Jahrgang 1974, ledig, zwei Kinder.

Er hat 1992 im Leipziger Hotel Merkur den Beruf des Koch gelernt, war danach in zwei kleinen Restaurants der Messestadt, bevor er 1999 einige Jahre ins Schweizerische Olten ging. Seit 2002 ist er Inhaber und Küchenchef des Restaurants "Stelzenhaus" in Leipzig.

Was ist für Sie kulinarischer Genuss im Allgemeinen und im Besonderen?

Genuss muss vor allem ein Erlebnis sein. Und besteht in der Kunst, vermeintlich einfache Dinge so gut zuzubereiten, dass es eben dieses Erlebnis wird. Schön kochen kann (fast) jeder, meine Intention geht aber darüber hinaus.

Beschreiben Sie das kulinarische Angebot Ihrer Restaurants in einem Satz?

Das hat auch etwas mit dem vorgenannte Erlebnis zu tun: Wir verkaufen Emotionen, sozusagen kulinarische Glücksgefühle. Das ist unser oberstes Anliegen, ohne  mich dabei auf eine bestimmte Ausrichtung der Küche festzulegen.

Wie würden Sie Ihre kulinarische "Philosophie" beschreiben?

Ich liebe das Handwerk des Kochs und will deshalb mit handwerklicher Fertigkeit und über das Produkt  zum, wie könnte es anders sein, kulinarischen Erlebnis für den Gast beitragen.

Oder anders gefragt: Was ist Ihr Anspruch beim Kochen hinsichtlich Zutaten, Verarbeitung und Präsentation?

Neben dem bereits genannten Handwerk geht es mit vor allem um die Achtung vor dem Produkt und damit auch vor der Kreatur Tier. Da probiere ich auch gern einmal Dinge jenseits des kulinarischen Mainstreams aus. Und auf Reisen lernt man auch viele neue Arten der Zubereitung kennen, von denen man sich manches abschauen kann.

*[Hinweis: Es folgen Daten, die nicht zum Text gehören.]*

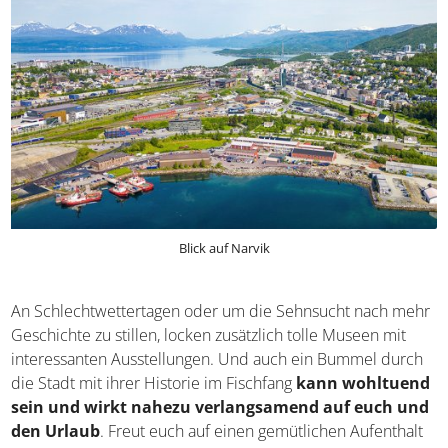
Blick auf Narvik
An Schlechtwettertagen oder um die Sehnsucht nach
mehr Geschichte zu stillen, locken zusätzlich tolle Museen
mit interessanten Ausstellungen. Und auch ein Bummel
durch die Stadt mit ihrer Historie im Fischfang
kann
wohltuend sein und wirkt nahezu verlangsamend
auf euch und den Urlaub
. Freut euch auf einen
gemütlichen Aufenthalt in dem 14.000-Einwohner-Ort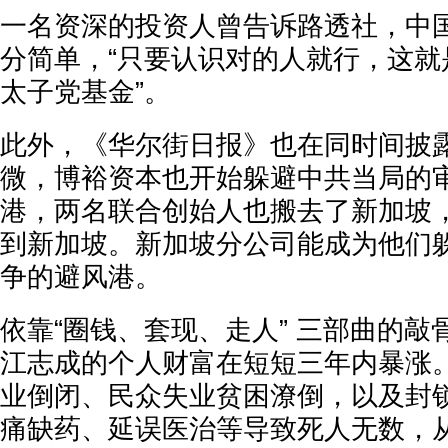
一名资深的投资人曾告诉路透社，中
分简单，“只要认识对的人就行，这就
太子党基金”。
此外，《华尔街日报》也在同时间披
微，博裕资本也开始躲避中共当局的
港，两名联合创始人也搬去了新加坡
到新加坡。新加坡分公司能成为他们
争的避风港。
依靠“圈钱、套现、走人” 三部曲的
江志成的个人财富在短短三年内暴涨
业倒闭、民众失业贫困潦倒，以及封
痛缺药、延误医治等导致死人无数，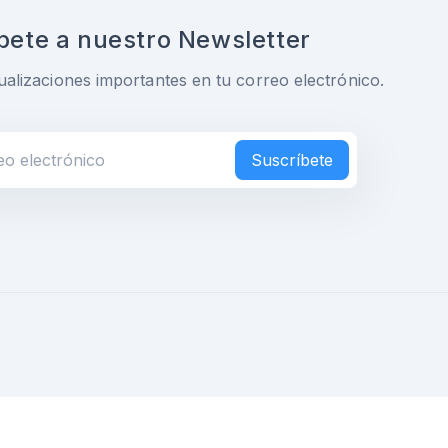
bete a nuestro Newsletter
ualizaciones importantes en tu correo electrónico.
Suscríbete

Welt- und Messestadt Leipzig: Wie setzen Sie mit Ihrer Küche internationale Ansprüche um?

Wir setzen einfach auf gute Reputation, möchten aber keinen Dogmen unterliegen. Die ausländischen Gäste unseres Hauses schätzen unseren Mix aus regionaler und internationaler Küche schon. Wir setzen dabei vor allem mediterrane Akzente.

Leipzig ist auch die heimliche Hauptstadt Sachsens: Was bieten Sie Ihren Gästen an traditioneller Küche?

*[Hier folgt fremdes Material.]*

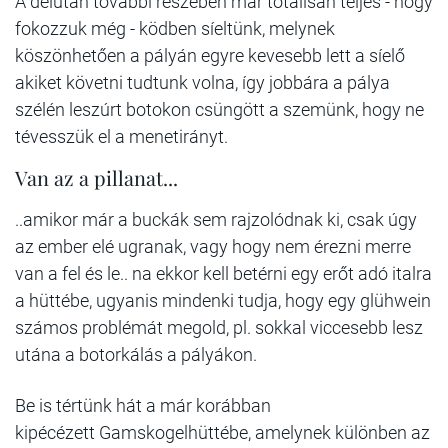
A délután további részében már totálisan teljes - hogy
fokozzuk még - ködben síeltünk, melynek
köszönhetően a pályán egyre kevesebb lett a síelő
akiket követni tudtunk volna, így jobbára a pálya
szélén leszúrt botokon csüngött a szemünk, hogy ne
tévesszük el a menetirányt.
Van az a pillanat...
..amikor már a buckák sem rajzolódnak ki, csak úgy
az ember elé ugranak, vagy hogy nem érezni merre
van a fel és le.. na ekkor kell betérni egy erőt adó italra
a hüttébe, ugyanis mindenki tudja, hogy egy glühwein
számos problémát megold, pl. sokkal viccesebb lesz
utána a botorkálás a pályákon.
Be is tértünk hát a már korábban
kipécézett Gamskogelhüttébe, amelynek különben az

Das reicht von den bekannten Leipziger Röllchen über die legendäre Leipziger Lerche bis hin zum Leipziger Allerlei, da wir mit Flusskrebsen und Morcheln kreieren. Aber auch hier kombiniere ich gern mit raffinierten Zutaten.

Wenn Sie sozusagen sächsisch kochen, bemühen Sie sich dann, die sächsische Küche mit neuen geschmacklichen Nuancen zu bereichern? Wenn ja, gibt’s ein Beispiel dafür?

Wissen Sie, man sollte auch die kulinarische Kirche im Dorf lassen und in der Tradition bleiben. Der Ursprung des Gerichts muss erhalten bleiben. Beim Sauerbraten beispielsweise kochen wir auch weiterhin mit Soßenkuchen als Soßenbinder, bereiten den Braten aber aus Hirschkeule zu. Das sind schon neue Nuancen.

Sie stellen sich dem Anspruch, eine kreative Küche zu bieten. Was zeichnet Ihre Küche im Vergleich zu anderen Angeboten im gehobenen Bereich aus? Worin wollen Sie sich ggf. bewusst unterscheiden?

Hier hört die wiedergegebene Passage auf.